Diario de clase de sociales

12 octubre, 2011

Biomes, part 1

Filed under: 3º de ESO,Bilingüismo,Climatología,Geografía,Medios Naturales — rafaelcastell @ 5:11 pm

EARTH’S BIOMES

 

Biomes are climatically and geographically defined as natural areas with similar conditions on the Earth (climate, vegetation, soil, wildlife…) and are often referred to as ecosystems. Biomes are defined by factors such as vegetation and species of flora or plants (forest, woodland, savanna… and trees and shrubs as oaks, cork trees or rosemary,…), wildlife and climate.

Polar, Continental, Atlantic or oceanic, Mediterranean, Chinese, High mountain, desertic, dry or humid Tropical, Equatorial are the main kinds of climate we have studied, and each one belongs to a kind of biome or ecosystem. We are going to learn the main features of each biome and know how to distinguish them in a picture of a landscape.

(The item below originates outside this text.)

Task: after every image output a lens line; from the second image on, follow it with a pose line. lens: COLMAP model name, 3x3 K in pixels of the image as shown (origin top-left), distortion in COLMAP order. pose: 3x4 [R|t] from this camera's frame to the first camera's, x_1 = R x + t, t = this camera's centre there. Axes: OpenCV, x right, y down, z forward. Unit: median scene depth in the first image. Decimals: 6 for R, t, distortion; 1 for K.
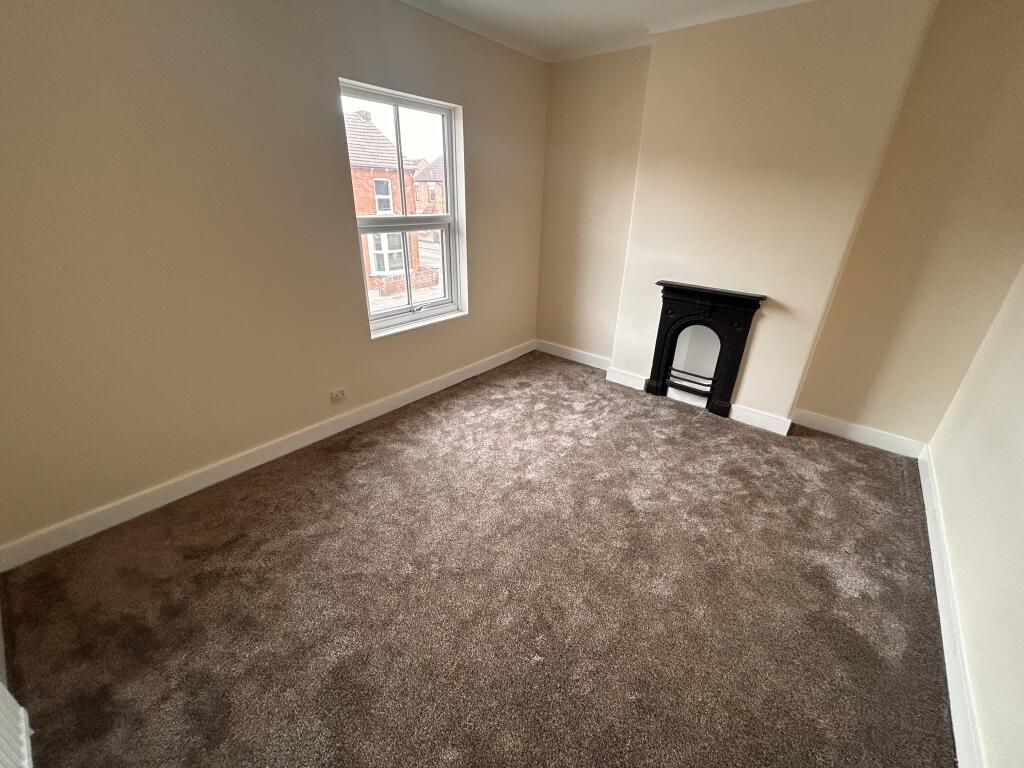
lens RADIAL K [[410.0, 0, 512.0], [0, 410.0, 384.0], [0, 0, 1]] dist [-0.019219, -0.000041]
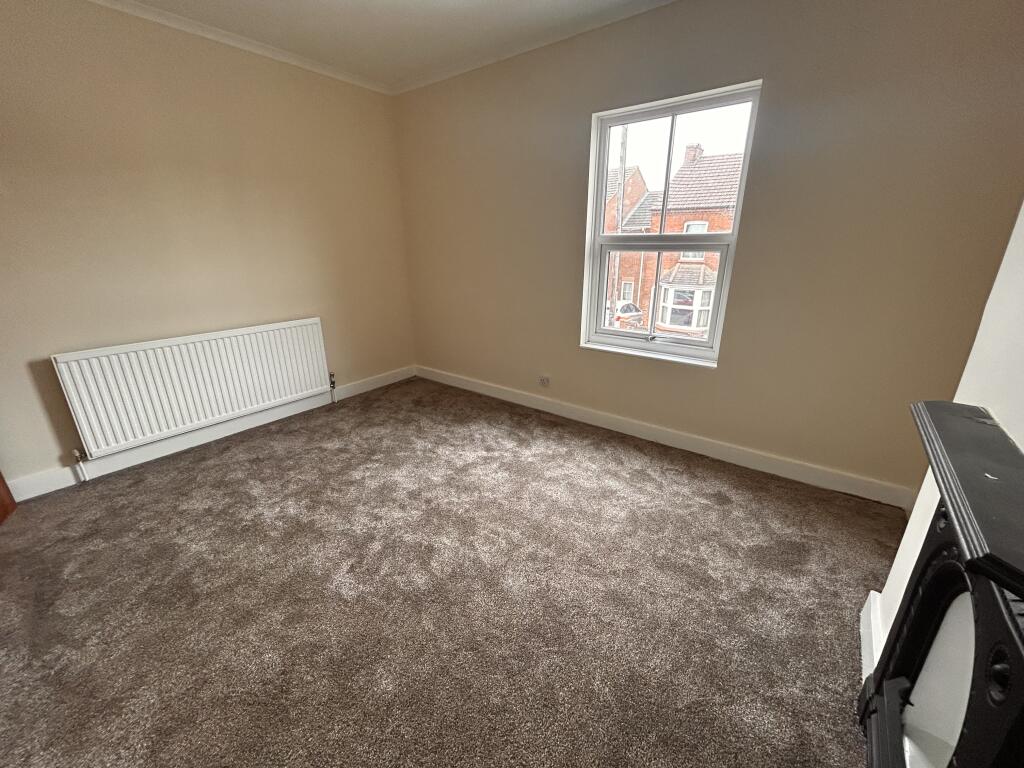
lens RADIAL K [[410.0, 0, 512.0], [0, 410.0, 384.0], [0, 0, 1]] dist [-0.019219, -0.000041]
pose [[0.040110, 0.295293, -0.954564, 0.676867], [-0.416471, 0.873334, 0.252665, -0.212303], [0.908264, 0.387414, 0.158010, 0.683147]]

The biomes we will see are: tundra, taiga or coniferous forest, deciduous or caducifolio forest, Mediterranean woodland and shrubland, desert, savanna, tropical forest and jungle or rainforest. Each biome has different and typical kinds of trees, shrubs, soil and wildlife, adapted to its unique conditions. Besides, we can study the most important threats or dangers of each biome, such as fire in the Mediterranean woodland or deforestations due to excessive logging in the rainforests or coniferous forests.

 

The tundra is located in high latitudes in the northern hemisphere, between 55º N and the Arctic Circle. Beyond this line or also in the Antarctica, we can find only an ice covered area, throughout the year. South of the Tundra, is the Taiga or Coniferous Forest. In the Tundra summers are short and cool, about 5ºC, and winters are long and very cold, with temperatures dropping to -30ºC. Precipitation is low, usually less than 250/mm per year. The main form of precipitation is snow. Strong winds are typical of this biome all through the year.

 

There is little vegetation in the Tundra, due to the extreme cold, the lack of sun and the rocky soil. The main types of plants are lichens and moss, apart from grasses and dwarf shrubs. Most of the wildlife migrate south for the winter, as reindeers or foxes.

 

The Taiga or coniferous Forest is the world’s largest biome, and makes up 29% of the world’s forest cover. It is located mainly in Russia and Canada, above 50ºN, or in the south of Chile and Argentina in South America. Summers are short but usually above 15ºC, especially in inland areas. Winters are very cold and have long hours of darkness. Temperatures can reach as low as -25ºC. Precipitation is generally less than 500 mm yearly, in form of snow in winter. Most of the precipitation however occurs during the summer.

 

A great number of trees in the taiga are coniferous, that’s why it’s also known as Coniferous forest. These trees have needles instead of leaves to prevent moisture loss and endure cold temperatures in winter. Coniferous trees are evergreen and have a cone shape, so that snow slides off. Typical coniferous trees are firs, black pines and spruce. Some broadleaf or deciduous trees can be found also in the taiga, as birch, aspen or willow. Wildlife is very rich. Some animals, such as the grizzly bear, avoid winters by hibernation.

 

 

 

The deciduous forest areas can be found in the areas with Atlantic or oceanic climate or even with chinese climate, between 40º and 50ºN/S. Winters are mild and summers are cool, with low temperature oscillation. Precipitation is usually above 1.000 mm/year, without drought in any month.

Deciduous trees drop their leaves in autumn, like birches, maples, oaks, browns or elms. Some trees change the colour of their leaves before dropping. Soils are rich due to the fallen leaves.